私はアストライオのためなら何でも捨てる覚悟をしている。
今もアストライオが望んだ"豊かで国民が笑っていられる国"を作るために、エルルアという畏怖の念を向けられる覚悟がない自分を殺そうとしている。
なのにそれがアストライオの意にそぐわないなんて言われたら、私はどうしたらいいのかわからない。

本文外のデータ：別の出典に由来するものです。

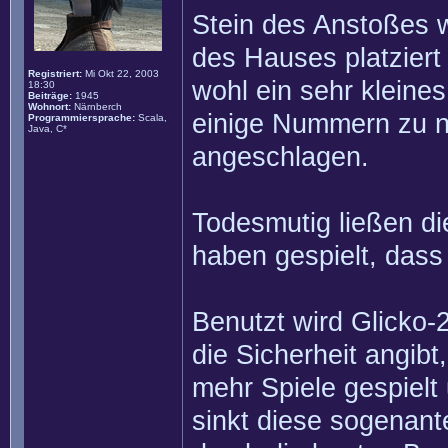
Stein des Anstoßes 
des Hauses platziert
Registriert:
Mi Okt 22, 2003
wohl ein sehr kleines
18:30
Beiträge:
1945
Wohnort:
Närnberch
einige Nummern zu ni
Programmiersprache:
Scala,
Java, C*
angeschlagen.
Todesmutig ließen di
haben gespielt, dass
Benutzt wird Glicko-
die Sicherheit angibt
mehr Spiele gespielt
sinkt diese sogenante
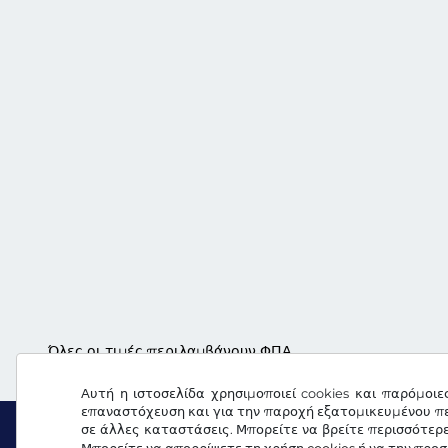
Όλες οι τιμές περιλαμβάνουν ΦΠΑ.
Αυτή η ιστοσελίδα χρησιμοποιεί cookies και παρόμοιε
επαναστόχευση και για την παροχή εξατομικευμένου πε
σε άλλες καταστάσεις. Μπορείτε να βρείτε περισσότερ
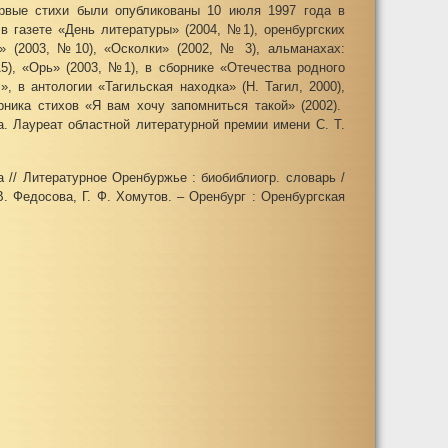
рвые стихи были опубликованы 10 июля 1997 года в
в газете «День литературы» (2004, №1), оренбургских
а» (2003, №10), «Осколки» (2002, № 3), альманахах:
), «Орь» (2003, №1), в сборнике «Отечества родного
 в антологии «Тагильская находка» (Н. Тагил, 2000),
ника стихов «Я вам хочу запомниться такой» (2002).
. Лауреат областной литературной премии имени С. Т.
// Литературное Оренбуржье : биобиблиогр. словарь /
. Федосова, Г. Ф. Хомутов. – Оренбург : Оренбургская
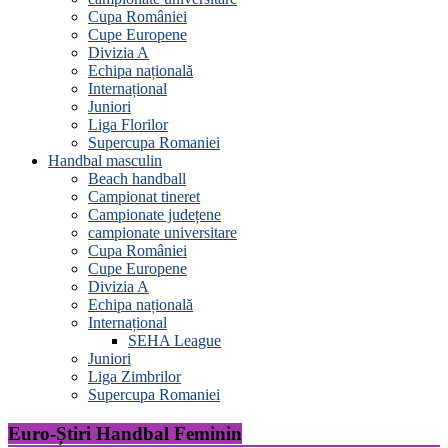
Cupa României
Cupe Europene
Divizia A
Echipa națională
Internațional
Juniori
Liga Florilor
Supercupa Romaniei
Handbal masculin
Beach handball
Campionat tineret
Campionate județene
campionate universitare
Cupa României
Cupe Europene
Divizia A
Echipa națională
Internațional
SEHA League
Juniori
Liga Zimbrilor
Supercupa Romaniei
Euro-Știri Handbal Feminin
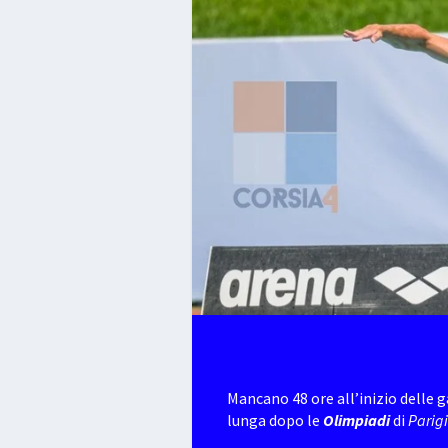
Mancano 48 ore all’inizio delle g
lunga dopo le
Olimpiadi
di
Parig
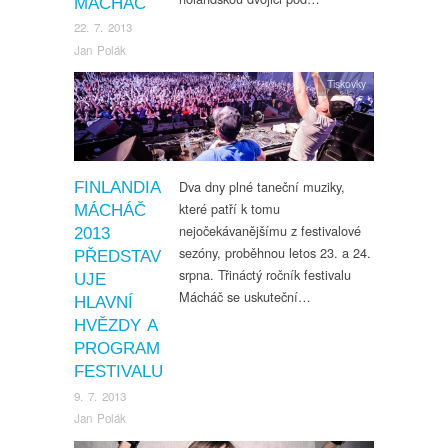
MÁCHÁČ
22. 7. 2013
Jan Polák
Tiskovky
Dva dny plné taneční muziky,
FINLANDIA
které patří k tomu
MÁCHÁČ
nejočekávanějšímu z festivalové
2013
sezóny, proběhnou letos 23. a 24.
PŘEDSTAV
srpna. Třináctý ročník festivalu
UJE
Mácháč se uskuteční…
HLAVNÍ
HVĚZDY A
PROGRAM
FESTIVALU
9. 7. 2013
Jan Polák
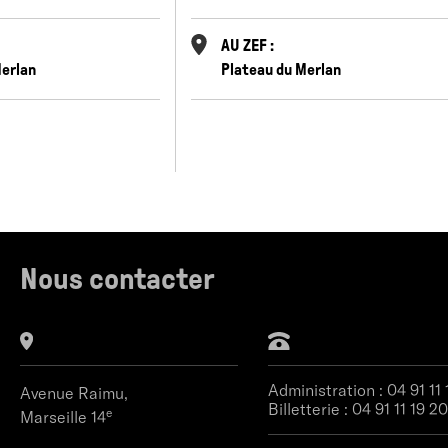
AU ZEF :
Merlan
Plateau du Merlan
Nous contacter
Administration :
04 91 11
Avenue Raimu,
Billetterie :
04 91 11 19 20
e
Marseille 14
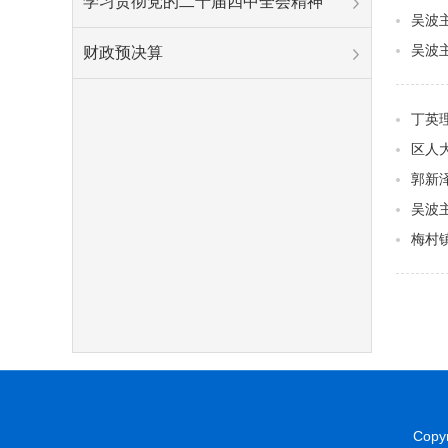
学习贯彻党的二十届四中全会精神
吴波
吴波
财政预决算
丁英
区人
郭新
吴波
梅村
Copyr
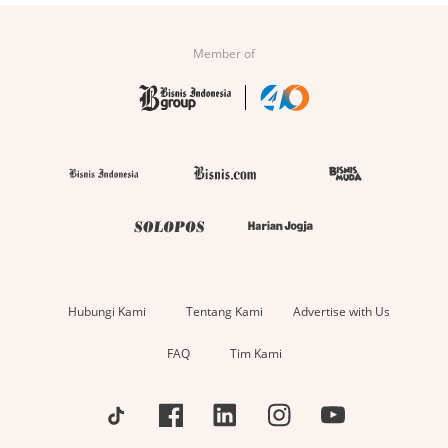
Member of
Hubungi Kami
Tentang Kami
Advertise with Us
FAQ
Tim Kami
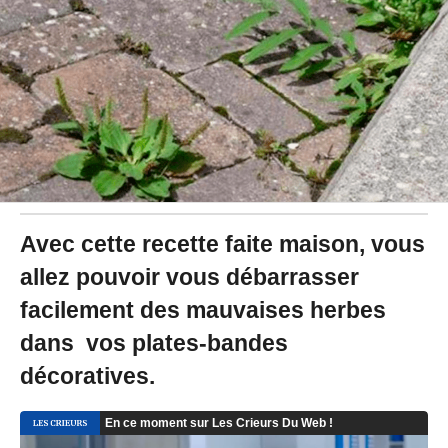
/
2
0
2
0
à
1
5
:
0
0
-
M
Avec cette recette faite maison, vous
i
allez pouvoir vous débarrasser
s
à
facilement des mauvaises herbes
j
o
dans vos plates-bandes
u
r
décoratives.
l
e
1
0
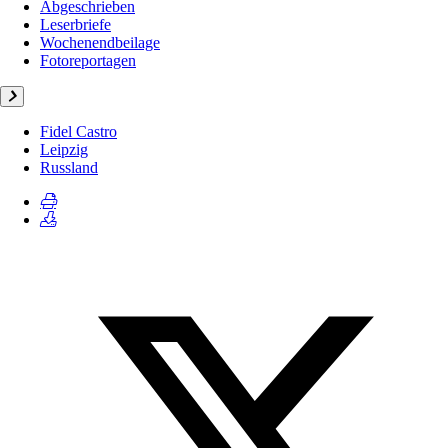
Abgeschrieben
Leserbriefe
Wochenendbeilage
Fotoreportagen
Fidel Castro
Leipzig
Russland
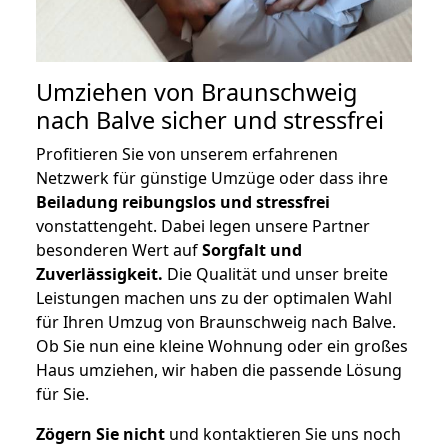
Umziehen von
Braunschweig
nach Balve
sicher und stressfrei
Profitieren Sie von unserem erfahrenen
Netzwerk für günstige Umzüge oder dass ihre
Beiladung reibungslos und stressfrei
vonstattengeht. Dabei legen unsere Partner
besonderen Wert auf
Sorgfalt und
Zuverlässigkeit.
Die Qualität und unser breite
Leistungen machen uns zu der optimalen Wahl
für Ihren Umzug von Braunschweig nach Balve.
Ob Sie nun eine kleine Wohnung oder ein großes
Haus umziehen, wir haben die passende Lösung
für Sie.
Zögern Sie nicht
und kontaktieren Sie uns noch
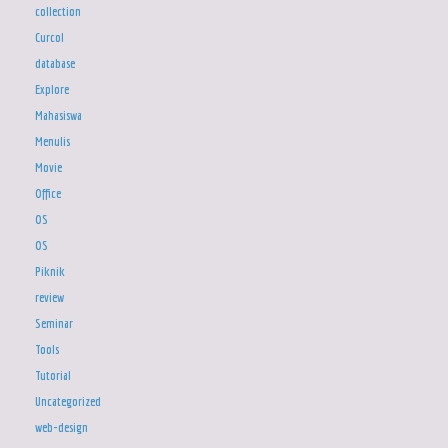
collection
Curcol
database
Explore
Mahasiswa
Menulis
Movie
Office
OS
OS
Piknik
review
Seminar
Tools
Tutorial
Uncategorized
web-design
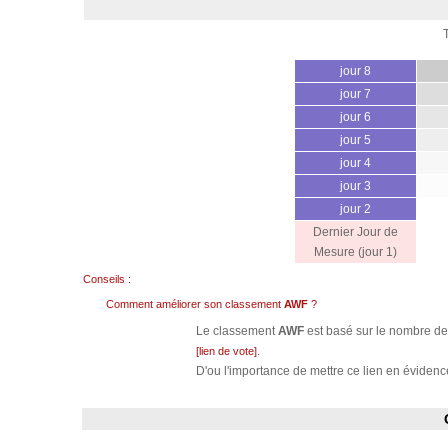
jour 8
jour 7
jour 6
jour 5
jour 4
jour 3
jour 2
Dernier Jour de
Mesure (jour 1)
Conseils :
Comment améliorer son classement
AWF
?
Le classement
AWF
est basé sur le nombre de 
.
[lien de vote]
D'ou l'importance de mettre ce lien en évidence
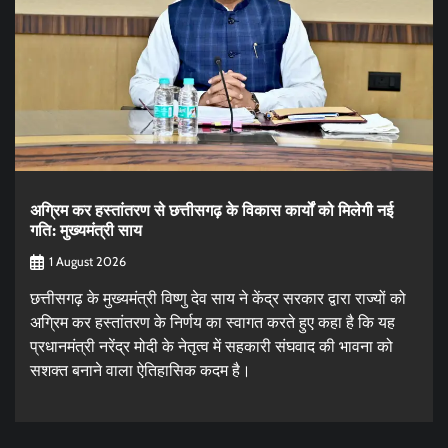
अग्रिम कर हस्तांतरण से छत्तीसगढ़ के विकास कार्यों को मिलेगी नई
गति: मुख्यमंत्री साय
1 August 2026
छत्तीसगढ़ के मुख्यमंत्री विष्णु देव साय ने केंद्र सरकार द्वारा राज्यों को
अग्रिम कर हस्तांतरण के निर्णय का स्वागत करते हुए कहा है कि यह
प्रधानमंत्री नरेंद्र मोदी के नेतृत्व में सहकारी संघवाद की भावना को
सशक्त बनाने वाला ऐतिहासिक कदम है।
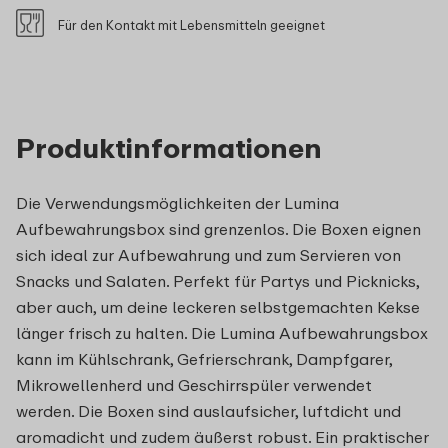
Für den Kontakt mit Lebensmitteln geeignet
Produktinformationen
Die Verwendungsmöglichkeiten der Lumina
Aufbewahrungsbox sind grenzenlos. Die Boxen eignen
sich ideal zur Aufbewahrung und zum Servieren von
Snacks und Salaten. Perfekt für Partys und Picknicks,
aber auch, um deine leckeren selbstgemachten Kekse
länger frisch zu halten. Die Lumina Aufbewahrungsbox
kann im Kühlschrank, Gefrierschrank, Dampfgarer,
Mikrowellenherd und Geschirrspüler verwendet
werden. Die Boxen sind auslaufsicher, luftdicht und
aromadicht und zudem äußerst robust. Ein praktischer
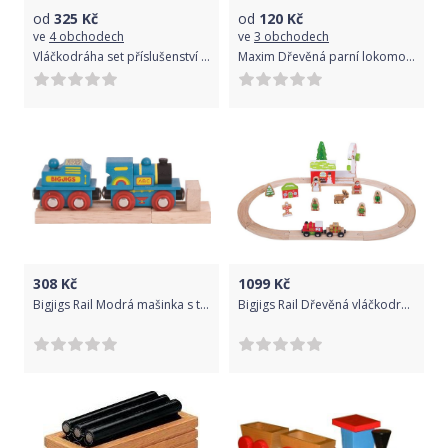
od
325
Kč
od
120
Kč
ve
4 obchodech
ve
3 obchodech
Vláčkodráha set příslušenství - Dopravní značky, 18ks (Legler)
Maxim Dřevěná parní lokomotiva
308
Kč
1099
Kč
Bigjigs Rail Modrá mašinka s tendrem + 2 koleje
Bigjigs Rail Dřevěná vláčkodráha Zimní země divů 25 dílů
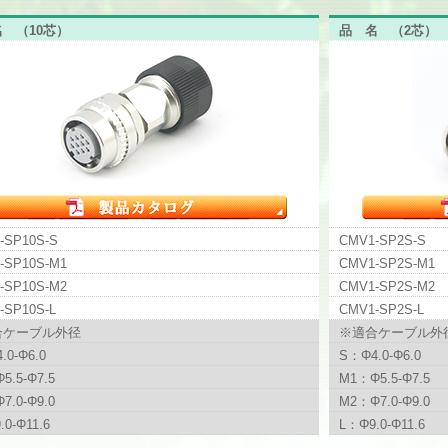
名
（10芯）
品名
（2芯）
-SP10S-S
CMV1-SP2S-S
-SP10S-M1
CMV1-SP2S-M1
-SP10S-M2
CMV1-SP2S-M2
-SP10S-L
CMV1-SP2S-L
合ケーブル外径
※適合ケーブル外
.0-Φ6.0
S：Φ4.0-Φ6.0
5.5-Φ7.5
M1：Φ5.5-Φ7.5
7.0-Φ9.0
M2：Φ7.0-Φ9.0
0-Φ11.6
L：Φ9.0-Φ11.6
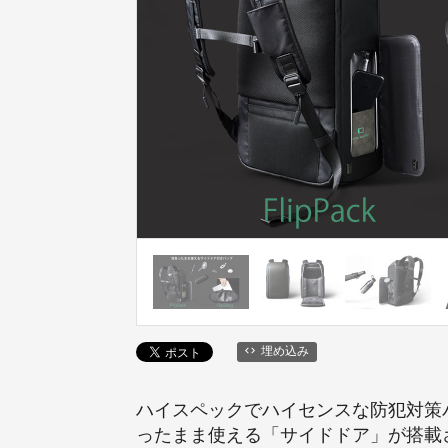
埋め込み
ハイスペックでハイセンスな防犯対策バッグを
ったまま使える「サイドドア」が搭載され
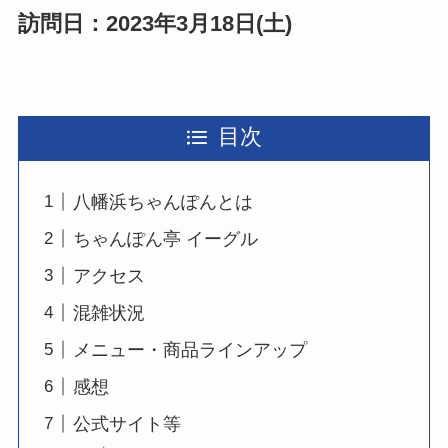
訪問日：2023年3月18日(土)
目次
八幡浜ちゃんぽんとは
ちゃんぽん亭 イーグル
アクセス
混雑状況
メニュー・商品ラインアップ
感想
公式サイト等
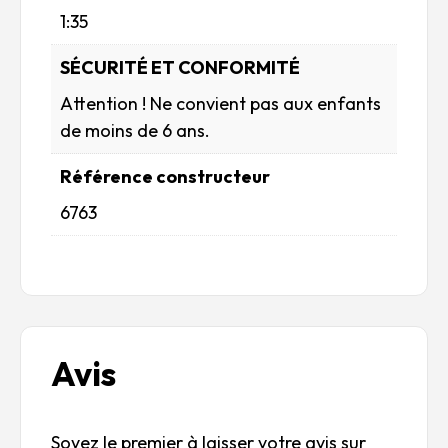
1:35
SÉCURITÉ ET CONFORMITÉ
Attention ! Ne convient pas aux enfants
de moins de 6 ans.
Référence constructeur
6763
Avis
Soyez le premier à laisser votre avis sur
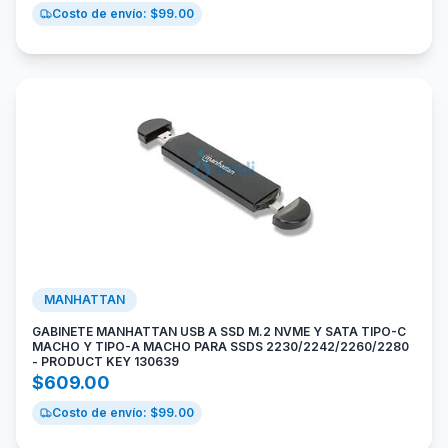
Costo de envío: $
99.00
MANHATTAN
GABINETE MANHATTAN USB A SSD M.2 NVME Y SATA TIPO-C
MACHO Y TIPO-A MACHO PARA SSDS 2230/2242/2260/2280
- PRODUCT KEY 130639
$
609.00
Costo de envío: $
99.00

「・・・。今ここでそんなこと言わないでよ。あれを放置しろと?国がどんどん悪い方向に行くのも見逃せって?私には無理だよ。このまま放置してあの帝国と同じようになるくらいなら殺して私がアストライオの代わりになったほうがいい。でも、私は弱いから・・・。誰かに怖がられるのも敬われるのも怖くて苦手だから・・・。だから人に畏れられる『雷帝』になりきって、弱い自分は殺して王様になろうとしているのに・・・。」
気が付けば涙が流れていた。
止めようと思っても止まってくれず、私の弱音と一緒に溢れ続けている。
「私にだってわかってるよ。そんなことアストライオが望むわけなんかないって。でも他にどうすればいいのさ。エンディやルゥに国王の重責なんて背負わせたくないし、グラディオスはまだ若い。そうやって止めるんだったら何かいい方法教えてよ!私はどうすればいいの?」
私の問いにすぐ答えれる人はいなかった。
しかし、ほんの少しの静寂の後に、ルゥがより強く抱きしめて答えてくれた。
「まずは私たちにもっと相談してください。私はエルル様が怖がられるのが苦手だなんて初めて知りました。他にもエルル様が私たちに知られないようにしていることは少なくないと思います。特に、私に対しては。ときどき心配させないようにって無理して振舞っているの、知っていますから。ですから私達にもエルル様が抱えている恐怖とか教えてください。私たちをもっと信じてください。」
気が付けばルゥも泣いていた。
私はルゥの主人失格だ。
こうしてまたルゥを傷つけてしまったから。
「ごめんね・・・ルゥ。」
泣きながらルゥに謝る。
壮大な自己嫌悪と誤った使命感を抱えたまま。